EXERCISE:
Reproduce word for word the passage in the text on the Kavanaugh protests below, from "But maybe Collins" to "like something else?".

TEXT EXCERPT:
-------------------------

This past week, hundreds of people were arrested on an ongoing basis in the Capitol for acts of civil disobedience against a single party’s platform. Jennifer Flynn Walker told me that it had not been hard to get people to come to the Capitol, and she pointed out how many kinds of people were involved. “People just show up, and they really are people,” she said. “Look at the differences in the ways that people dress. They’re not from the same band or clique, it’s not all young people, it’s not all old people, it’s not all women, although it’s mostly women, but it’s not all women. It’s not, you know . . . it’s people who are middle-aged, it’s young people, but it’s not all young people.” Kavanaugh’s success, despite such resistance, she said, had “broken something inside of us. We actually can’t believe that we have to fight this hard.”

But maybe Collins is right. Polls show little support for Kavanaugh, but polls are often wrong. Maybe the center is represented by the much smaller group of pro-Kavanaugh demonstrators, or by Republican legislators from swing states, like Collins herself. After Collins declared her support for Kavanaugh, organizers from Women’s March, the Center for Popular Democracy Action, and NARAL Pro-Choice America gathered on the steps of the Supreme Court for a press conference, where the Women’s March co-presidents, Tamika Mallory and Bob Bland, raised the spectre of the fifty-three per cent of white women voters who cast ballots for Donald Trump in the 2016 election; it only reinforced the importance of encouraging women voters in November, they said. Until then, one cannot really know. Does Collins represent the mainstream of public opinion? Or does the center look like something else?

-------------------------

LISTED RECORDS:

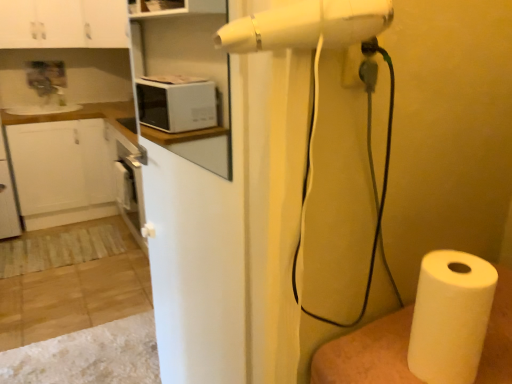
Where is `vacant space situated on the left part of white paper at lower right`? This screenshot has height=384, width=512. vacant space situated on the left part of white paper at lower right is located at coordinates (373, 353).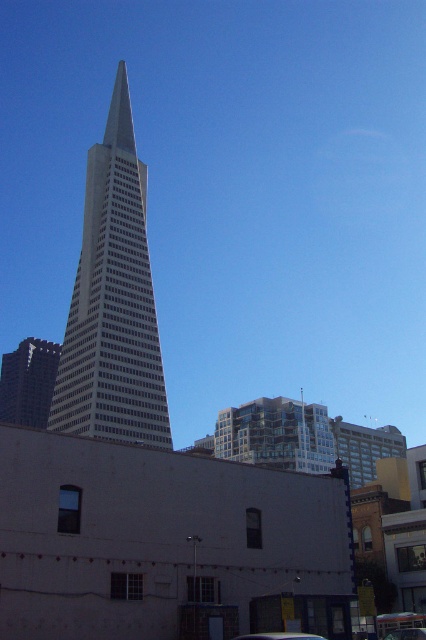
Question: Which object is closer to the camera taking this photo?

Choices:
 (A) glassy steel skyscraper at center
 (B) metallic silver car at center

Answer: (B)

Question: Among these points, which one is nearest to the camera?

Choices:
 (A) (60, 424)
 (B) (270, 636)

Answer: (B)

Question: Among these points, which one is nearest to the camera?

Choices:
 (A) (97, 401)
 (B) (411, 628)

Answer: (B)

Question: Does glassy steel skyscraper at center have a smaller size compared to metallic silver car at lower center?

Choices:
 (A) no
 (B) yes

Answer: (A)

Question: Can you confirm if glassy steel skyscraper at center is bigger than metallic silver car at center?

Choices:
 (A) no
 (B) yes

Answer: (B)

Question: Does glassy steel skyscraper at center come in front of metallic silver car at center?

Choices:
 (A) no
 (B) yes

Answer: (A)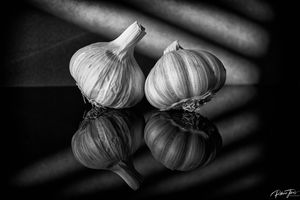
The image size is (300, 200). I want to click on wall, so click(x=38, y=26), click(x=245, y=21).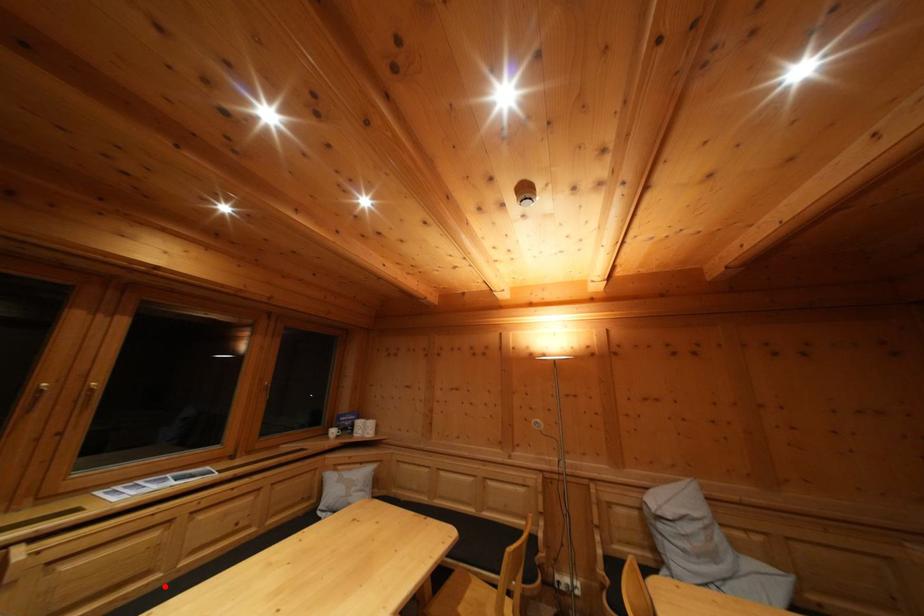
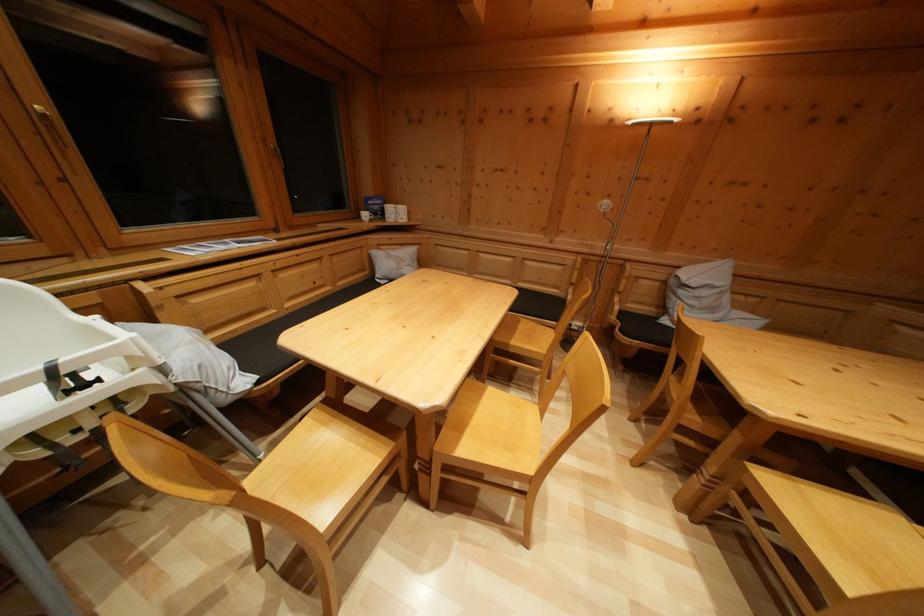
In the second image, find the point that corresponds to the highlighted location in the first image.

(282, 321)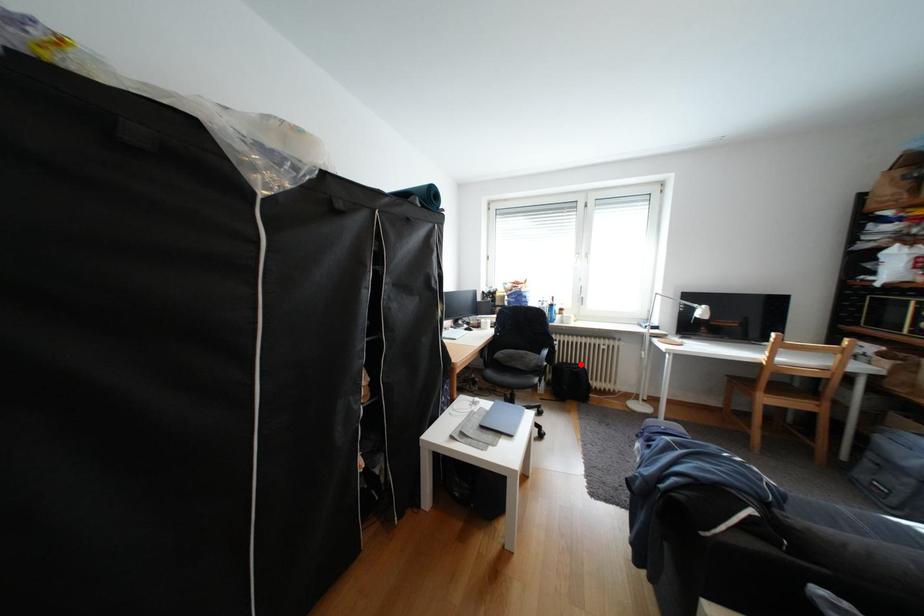
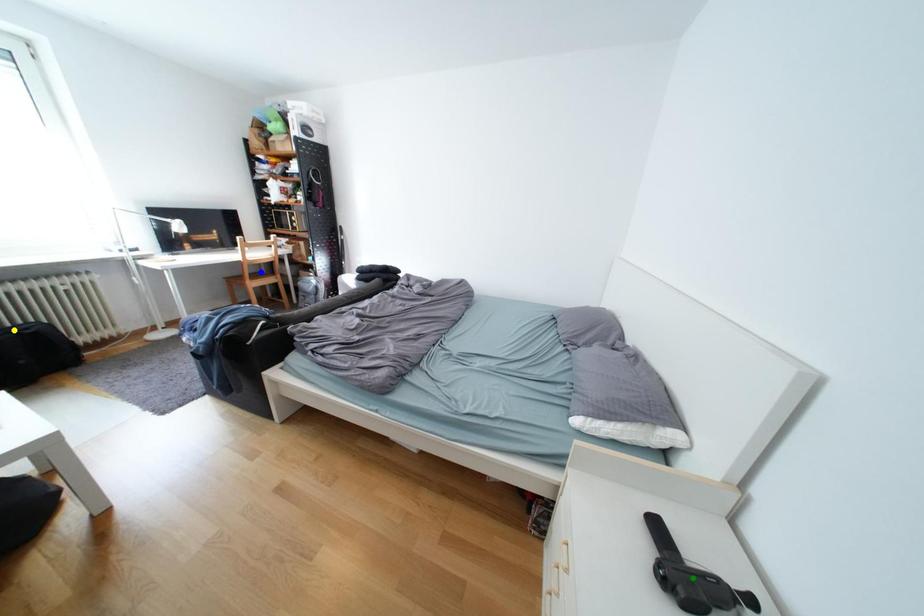
Question: I am providing you with two images of the same scene from different viewpoints. A red point is marked on the first image. You are given multiple points on the second image. Which spot in image 2 lines up with the point in image 1?

Choices:
 (A) yellow point
 (B) green point
 (C) blue point

Answer: (A)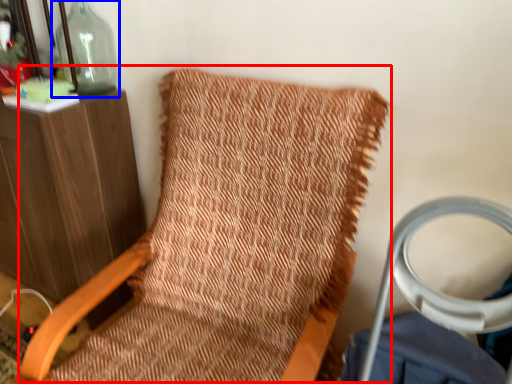
Question: Which object appears closest to the camera in this image, bean bag chair (highlighted by a red box) or bottle (highlighted by a blue box)?

Choices:
 (A) bean bag chair
 (B) bottle

Answer: (A)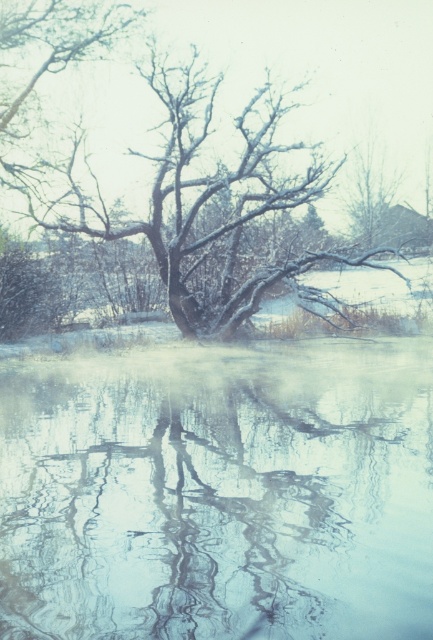
Which of these two, translucent icy water at center or snow-covered branches at center, stands taller?

snow-covered branches at center

Measure the distance between translucent icy water at center and camera.

They are 17.18 feet apart.

Who is more distant from viewer, (144,618) or (255,44)?

Point (255,44)

Where is `translucent icy water at center`? This screenshot has height=640, width=433. translucent icy water at center is located at coordinates tap(219, 493).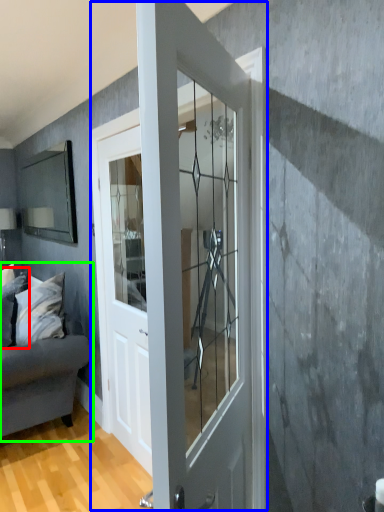
Question: Estimate the real-world distances between objects in this image. Which object is closer to pillow (highlighted by a red box), door (highlighted by a blue box) or studio couch (highlighted by a green box)?

Choices:
 (A) door
 (B) studio couch

Answer: (B)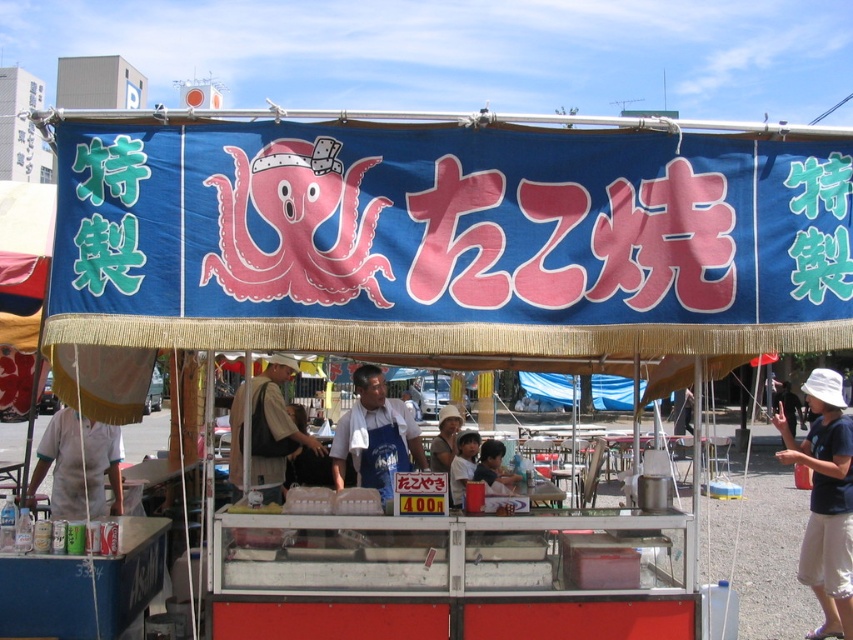
Does point (795, 339) come closer to viewer compared to point (282, 426)?

Yes, point (795, 339) is in front of point (282, 426).

Is blue fabric canopy at upper center to the left of khaki fabric apron at center from the viewer's perspective?

In fact, blue fabric canopy at upper center is to the right of khaki fabric apron at center.

The height and width of the screenshot is (640, 853). What do you see at coordinates (450, 236) in the screenshot?
I see `blue fabric canopy at upper center` at bounding box center [450, 236].

What are the coordinates of `blue fabric canopy at upper center` in the screenshot? It's located at (450, 236).

Can you confirm if blue fabric canopy at upper center is positioned to the right of blue apron at center?

Indeed, blue fabric canopy at upper center is positioned on the right side of blue apron at center.

Who is shorter, blue fabric canopy at upper center or blue apron at center?

blue apron at center

Which is in front, point (111, 220) or point (401, 435)?

Point (111, 220) is more forward.

Locate an element on the screen. Image resolution: width=853 pixels, height=640 pixels. blue fabric canopy at upper center is located at coordinates (450, 236).

Does white cotton hat at right appear on the right side of khaki fabric apron at center?

Indeed, white cotton hat at right is positioned on the right side of khaki fabric apron at center.

Between point (849, 557) and point (253, 394), which one is positioned in front?

Point (849, 557) is more forward.

Find the location of a particular element. This screenshot has width=853, height=640. white cotton hat at right is located at coordinates (825, 500).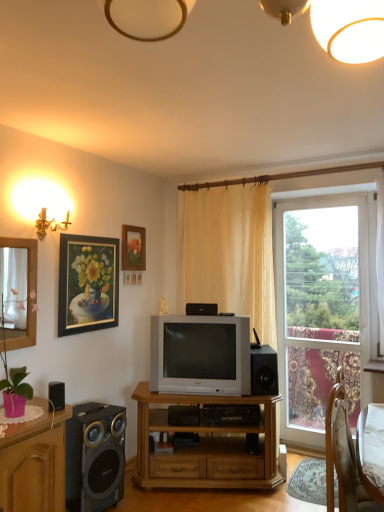
Question: From the image's perspective, relative to black plastic speaker at center, which is the first speaker from top to bottom, is wooden tv stand at center above or below?

Choices:
 (A) above
 (B) below

Answer: (B)

Question: In terms of height, does wooden tv stand at center look taller or shorter compared to black plastic speaker at center, the fourth speaker from the bottom?

Choices:
 (A) short
 (B) tall

Answer: (B)

Question: Considering the real-world distances, which object is closest to the clear glass window at right?

Choices:
 (A) gold-framed painting at upper left, the 1th picture frame when ordered from front to back
 (B) wooden tv stand at center
 (C) wooden cabinet at lower left
 (D) black matte speaker at lower left, placed as the third speaker when sorted from right to left
 (E) black matte speaker at lower left, the first speaker viewed from the front

Answer: (B)

Question: Considering the real-world distances, which object is closest to the beige fabric curtain at center?

Choices:
 (A) black matte speaker at lower right, acting as the second speaker starting from the bottom
 (B) matte wooden picture frame at upper center, the first picture frame positioned from the back
 (C) wooden chair with white cushion at lower right
 (D) black plastic speaker at center, which is the 1th speaker in back-to-front order
 (E) wooden cabinet at lower left

Answer: (D)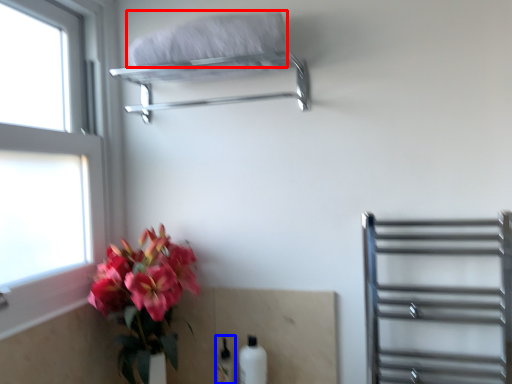
Question: Which of the following is the closest to the observer, bath towel (highlighted by a red box) or bottle (highlighted by a blue box)?

Choices:
 (A) bath towel
 (B) bottle

Answer: (A)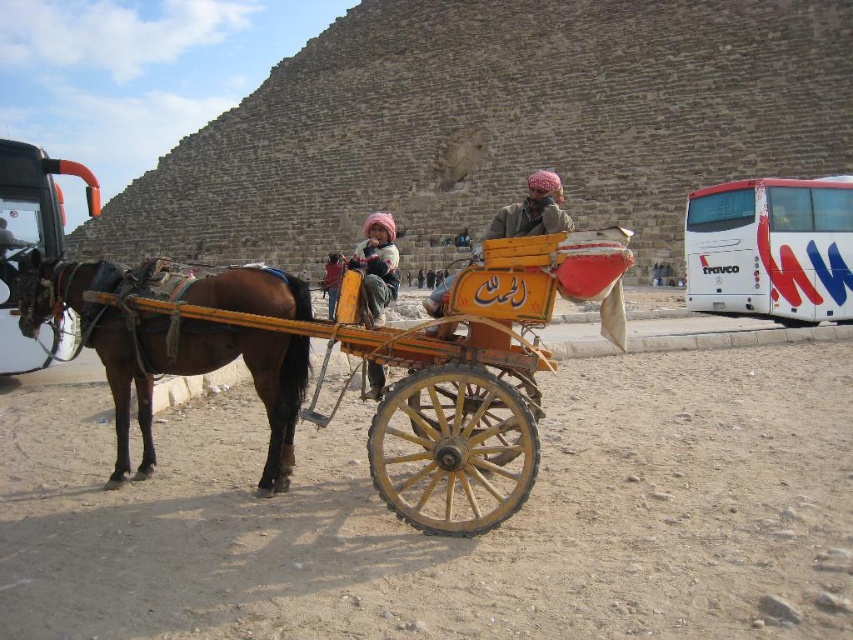
Looking at this image, you are standing at the center of the image. Which direction should you face to see the brown glossy horse at left?

The brown glossy horse at left is located at point 0.556 on the x axis and 0.196 on the y axis. Since you are at the center, you should face to the left to see the brown glossy horse at left.

You are a tourist visiting the Great Pyramid of Giza and you see the brown glossy horse at left and the soft pink fabric at center. Which object is closer to you?

The brown glossy horse at left is closer to you because it is in front of the soft pink fabric at center.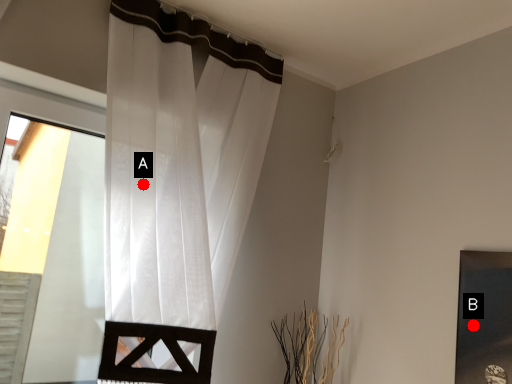
Question: Two points are circled on the image, labeled by A and B beside each circle. Among these points, which one is farthest from the camera?

Choices:
 (A) A is further
 (B) B is further

Answer: (A)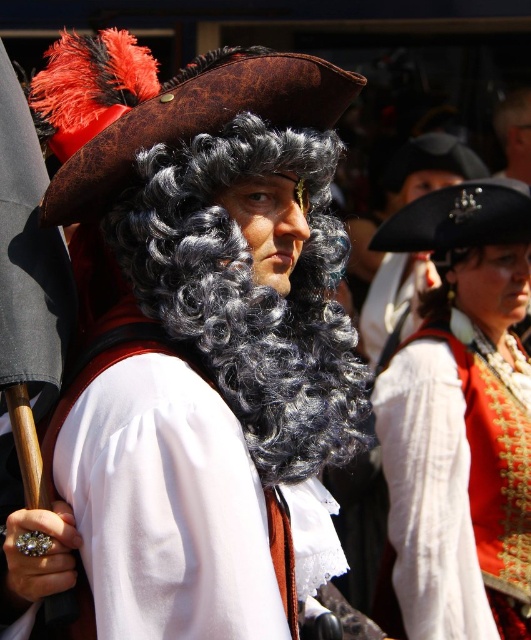
Consider the image. Does curly black wig at center come behind black curly wig at upper right?

No, it is in front of black curly wig at upper right.

Is curly black wig at center positioned before black curly wig at upper right?

Yes, curly black wig at center is in front of black curly wig at upper right.

Does point (270, 324) come behind point (438, 324)?

No.

At what (x,y) coordinates should I click in order to perform the action: click on curly black wig at center. Please return your answer as a coordinate pair (x, y). Looking at the image, I should click on (250, 289).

-------------------------

RESULT OF THIS EXERCISE:
But maybe Collins is right. Polls show little support for Kavanaugh, but polls are often wrong. Maybe the center is represented by the much smaller group of pro-Kavanaugh demonstrators, or by Republican legislators from swing states, like Collins herself. After Collins declared her support for Kavanaugh, organizers from Women’s March, the Center for Popular Democracy Action, and NARAL Pro-Choice America gathered on the steps of the Supreme Court for a press conference, where the Women’s March co-presidents, Tamika Mallory and Bob Bland, raised the spectre of the fifty-three per cent of white women voters who cast ballots for Donald Trump in the 2016 election; it only reinforced the importance of encouraging women voters in November, they said. Until then, one cannot really know. Does Collins represent the mainstream of public opinion? Or does the center look like something else?